I thought about this for a while, when all a sudden, it hit me!

It was the wooden walls! Unlike Sheetrock, Douglas fir has pores, which were used to transport water when it was a tree. Before I had installed my mini split, I left all my windows and door wide open to keep cooler, but with that came the moisture of humid NC summers and my walls drank it up.

Then I turned on the mini split and the dehumidifier started removing that moisture in the air. The wood naturally wants to equalize its open grains with the moisture in the air, so it released moisture back into the air. So essentially it took about 3 weeks for my house to breathe out all the moisture my wooden walls had taken in. My house breathes!

So the mystery is solved and my house is nice and dry. It’s interesting what you learn when you live tiny. In a larger home I’m not sure I would have noticed.


  1. Hi Ryan,
    Thank you, I am very impressed with your knowledge! Keep up the great work. I am anxious to watch your progress.
    Question; What source of power do you use for cooking and hot water?
    I have been told that Induction cooking uses less energy than both gas and normal electric.
    Also, have you ever considered a incinerating toilet? What are your thoughts on tankless water
    Thank You, Your knowledge is a big help!!!!

    • Hi we just installed a tankless hot water heater and I LOVE IT!! Now if conserving water is a major issue u need to consider that it takes abt a minute to minute and a half for the water to get hot…also we found that nearly all brands dont allow for great hot water temperature so we went with the rheem at home depot. We got the big one and it goes to 120 degrees. ..most are WAY less than that. The unit was $1000 plus tax and plumbing supplies. ..which cost a fortune…my mini home is 560 sq ft and I didnt have a lot of room for a tank so went this route and have zero regrets.

      • Was there a problem with the on-demand water heater and the amount of water pressure you had?

  2. Thank you for this article. I am just at the point of choosing between drywall and wood inside my Tiny House. I think I will go with the interior wood siding.

  3. I have often thought that this is the reason it is a mistake to paint the interior of wood walls in a tiny house. Paint is a pretty effective moisture barrier, so it can keep the wood from breathing.

  4. My son went with a really nice birch plywood for his interior instead of drywall or individual tongue and groove boards. It looks good with a light coat of varethane or can be painted or stained. Not sure what thickness he used but it’s pretty minimal.

  5. I started my Tiny Mobile from an old travel trailer that had a brand new propane w/h with 6 gal tank. Decided to keep it as the “storage tank” component of my hot water system. I put 5″ of insulation on it and use a 2.5 gal. Elec “under-counter” heater ($225)) set on high which pumps very hot water into the storage tank every time I turn on the hot faucet. Result is a hot 8.5 gallon shower in
    the winter..AND a backup w/h if the electric service is interrupted. I use the hot faucet about 95% of the time anyway, which keeps the storage tank charged with hot water for about a 36 hour period. If gone for several days it takes about 2 hours of normal water usage to recharge the storage tank.

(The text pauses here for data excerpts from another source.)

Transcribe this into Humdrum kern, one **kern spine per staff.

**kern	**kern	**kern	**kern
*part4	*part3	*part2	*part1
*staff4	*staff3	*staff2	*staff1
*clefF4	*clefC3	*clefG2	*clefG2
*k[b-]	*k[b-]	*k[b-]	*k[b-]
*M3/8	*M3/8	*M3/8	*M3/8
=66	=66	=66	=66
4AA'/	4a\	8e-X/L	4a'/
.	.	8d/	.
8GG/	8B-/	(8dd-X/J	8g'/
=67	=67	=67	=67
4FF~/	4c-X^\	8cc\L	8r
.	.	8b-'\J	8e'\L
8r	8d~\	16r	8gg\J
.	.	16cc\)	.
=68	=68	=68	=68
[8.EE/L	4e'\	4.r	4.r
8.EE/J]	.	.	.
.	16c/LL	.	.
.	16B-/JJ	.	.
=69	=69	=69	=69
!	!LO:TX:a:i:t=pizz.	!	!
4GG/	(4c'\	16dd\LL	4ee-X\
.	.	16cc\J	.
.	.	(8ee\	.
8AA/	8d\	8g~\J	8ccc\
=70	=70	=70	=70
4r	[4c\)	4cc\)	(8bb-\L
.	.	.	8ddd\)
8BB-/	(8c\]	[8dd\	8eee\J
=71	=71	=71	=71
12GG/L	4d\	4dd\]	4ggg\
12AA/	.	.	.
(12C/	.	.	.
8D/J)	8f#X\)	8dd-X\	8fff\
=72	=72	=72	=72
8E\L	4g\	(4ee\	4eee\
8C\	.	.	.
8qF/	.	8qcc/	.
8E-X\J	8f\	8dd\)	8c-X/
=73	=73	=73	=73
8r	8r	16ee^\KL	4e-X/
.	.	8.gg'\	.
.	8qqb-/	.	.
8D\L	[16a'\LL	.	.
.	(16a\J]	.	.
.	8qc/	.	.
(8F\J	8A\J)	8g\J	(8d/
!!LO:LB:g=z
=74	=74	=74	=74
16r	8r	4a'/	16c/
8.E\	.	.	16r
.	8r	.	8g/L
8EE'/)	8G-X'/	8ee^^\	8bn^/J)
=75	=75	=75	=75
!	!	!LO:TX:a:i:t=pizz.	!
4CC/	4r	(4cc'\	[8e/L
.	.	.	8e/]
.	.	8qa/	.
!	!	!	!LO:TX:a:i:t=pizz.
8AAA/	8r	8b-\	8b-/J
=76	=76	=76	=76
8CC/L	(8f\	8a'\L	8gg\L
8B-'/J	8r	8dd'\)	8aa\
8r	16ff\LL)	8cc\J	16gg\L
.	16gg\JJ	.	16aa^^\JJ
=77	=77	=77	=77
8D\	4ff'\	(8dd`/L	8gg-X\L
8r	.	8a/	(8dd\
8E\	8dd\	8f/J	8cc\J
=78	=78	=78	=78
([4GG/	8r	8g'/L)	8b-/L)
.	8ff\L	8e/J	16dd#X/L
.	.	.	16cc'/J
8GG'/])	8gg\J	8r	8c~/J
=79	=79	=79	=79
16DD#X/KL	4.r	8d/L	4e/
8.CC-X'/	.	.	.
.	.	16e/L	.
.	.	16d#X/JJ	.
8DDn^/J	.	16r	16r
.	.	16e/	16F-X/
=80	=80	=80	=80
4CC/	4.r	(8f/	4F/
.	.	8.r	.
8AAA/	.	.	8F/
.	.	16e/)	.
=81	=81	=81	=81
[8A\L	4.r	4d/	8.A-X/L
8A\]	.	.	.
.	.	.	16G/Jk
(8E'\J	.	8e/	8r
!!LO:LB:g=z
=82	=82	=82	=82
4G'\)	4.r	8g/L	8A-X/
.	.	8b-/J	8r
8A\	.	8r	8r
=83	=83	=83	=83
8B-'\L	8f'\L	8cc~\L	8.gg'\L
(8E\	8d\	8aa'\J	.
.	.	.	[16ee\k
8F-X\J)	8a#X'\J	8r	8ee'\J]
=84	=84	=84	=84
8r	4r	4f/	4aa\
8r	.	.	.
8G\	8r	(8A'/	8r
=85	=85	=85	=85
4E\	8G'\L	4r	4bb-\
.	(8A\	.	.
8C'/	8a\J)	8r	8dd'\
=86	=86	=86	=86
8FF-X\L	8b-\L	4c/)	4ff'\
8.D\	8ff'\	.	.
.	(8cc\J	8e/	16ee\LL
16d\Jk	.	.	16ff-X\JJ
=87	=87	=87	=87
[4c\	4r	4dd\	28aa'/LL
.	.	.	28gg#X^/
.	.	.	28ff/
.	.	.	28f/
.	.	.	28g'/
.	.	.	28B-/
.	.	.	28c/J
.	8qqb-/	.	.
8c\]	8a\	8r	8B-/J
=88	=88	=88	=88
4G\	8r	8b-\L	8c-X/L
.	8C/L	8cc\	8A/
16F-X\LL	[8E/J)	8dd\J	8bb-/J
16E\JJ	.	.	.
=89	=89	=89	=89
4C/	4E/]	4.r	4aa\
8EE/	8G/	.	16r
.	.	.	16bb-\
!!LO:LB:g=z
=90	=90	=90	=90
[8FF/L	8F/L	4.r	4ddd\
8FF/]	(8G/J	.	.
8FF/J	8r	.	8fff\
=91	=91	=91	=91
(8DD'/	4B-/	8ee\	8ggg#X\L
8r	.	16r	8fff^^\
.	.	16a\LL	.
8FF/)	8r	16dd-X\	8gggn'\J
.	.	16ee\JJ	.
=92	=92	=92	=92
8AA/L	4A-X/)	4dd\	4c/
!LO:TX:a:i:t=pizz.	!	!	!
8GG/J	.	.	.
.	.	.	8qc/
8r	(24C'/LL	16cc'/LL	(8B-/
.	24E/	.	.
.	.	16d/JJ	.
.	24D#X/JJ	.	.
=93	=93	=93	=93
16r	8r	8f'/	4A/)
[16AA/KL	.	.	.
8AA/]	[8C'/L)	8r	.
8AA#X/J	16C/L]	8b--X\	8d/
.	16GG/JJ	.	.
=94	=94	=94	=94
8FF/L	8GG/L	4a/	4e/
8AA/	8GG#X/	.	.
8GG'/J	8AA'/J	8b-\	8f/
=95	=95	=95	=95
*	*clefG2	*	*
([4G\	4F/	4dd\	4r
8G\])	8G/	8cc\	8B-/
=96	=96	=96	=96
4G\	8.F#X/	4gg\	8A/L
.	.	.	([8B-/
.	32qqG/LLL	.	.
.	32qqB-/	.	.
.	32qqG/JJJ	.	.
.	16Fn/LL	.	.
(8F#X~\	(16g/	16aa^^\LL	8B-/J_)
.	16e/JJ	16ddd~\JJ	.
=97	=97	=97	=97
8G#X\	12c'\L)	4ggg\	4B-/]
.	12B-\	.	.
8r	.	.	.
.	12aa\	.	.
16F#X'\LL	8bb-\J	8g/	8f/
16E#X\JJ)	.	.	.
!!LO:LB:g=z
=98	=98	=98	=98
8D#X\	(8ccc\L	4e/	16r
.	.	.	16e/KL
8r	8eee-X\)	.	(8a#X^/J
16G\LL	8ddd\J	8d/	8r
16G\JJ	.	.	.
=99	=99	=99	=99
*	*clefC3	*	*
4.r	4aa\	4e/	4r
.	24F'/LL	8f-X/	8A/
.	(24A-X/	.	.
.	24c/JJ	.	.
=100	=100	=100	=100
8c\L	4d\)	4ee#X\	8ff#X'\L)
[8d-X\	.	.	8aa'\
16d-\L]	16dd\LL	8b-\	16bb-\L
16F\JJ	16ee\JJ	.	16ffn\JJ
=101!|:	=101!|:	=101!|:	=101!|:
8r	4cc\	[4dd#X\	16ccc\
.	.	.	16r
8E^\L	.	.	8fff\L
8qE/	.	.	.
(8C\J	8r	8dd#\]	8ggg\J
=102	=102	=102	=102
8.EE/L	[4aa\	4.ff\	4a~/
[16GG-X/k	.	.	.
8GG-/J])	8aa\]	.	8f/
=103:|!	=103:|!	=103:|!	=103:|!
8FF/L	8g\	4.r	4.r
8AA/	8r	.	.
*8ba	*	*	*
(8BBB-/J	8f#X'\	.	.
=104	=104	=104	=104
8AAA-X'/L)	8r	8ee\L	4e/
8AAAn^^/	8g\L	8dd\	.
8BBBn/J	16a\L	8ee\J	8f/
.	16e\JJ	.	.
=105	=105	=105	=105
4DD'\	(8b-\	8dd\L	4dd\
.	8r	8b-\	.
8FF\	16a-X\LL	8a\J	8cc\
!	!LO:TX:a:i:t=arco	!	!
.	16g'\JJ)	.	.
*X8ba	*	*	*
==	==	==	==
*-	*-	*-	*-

  6. What about insulation?

  7. Showing my ignorance here, how did you fix the humidity problem? By not using the dehumidifier?
    Also, what kind of insulation did you use?
    Why is a “breathing” house better than a sealed one?

  8. If you do not mind me asking, where did you source your paneling? I have been looking for a similar product but cannot find anything less than 5/8″ T&G.

  9. Thanks for this great article! I also haven’t been able to find any tongue and groove siding that is less than 1″ thick. Where did you find yours that is 1/4″, please?

  10. I am designing a Tiny House and hope to finish the total build by the end of next year. I am just finishing up the details of the design before I start work on the exterior of the house and I can’t find any 1/4 inch thick stuff either. I’d love to get this into my house because of the rustic look and the weight advantages over other wood but if I can’t find it, I can’t buy it.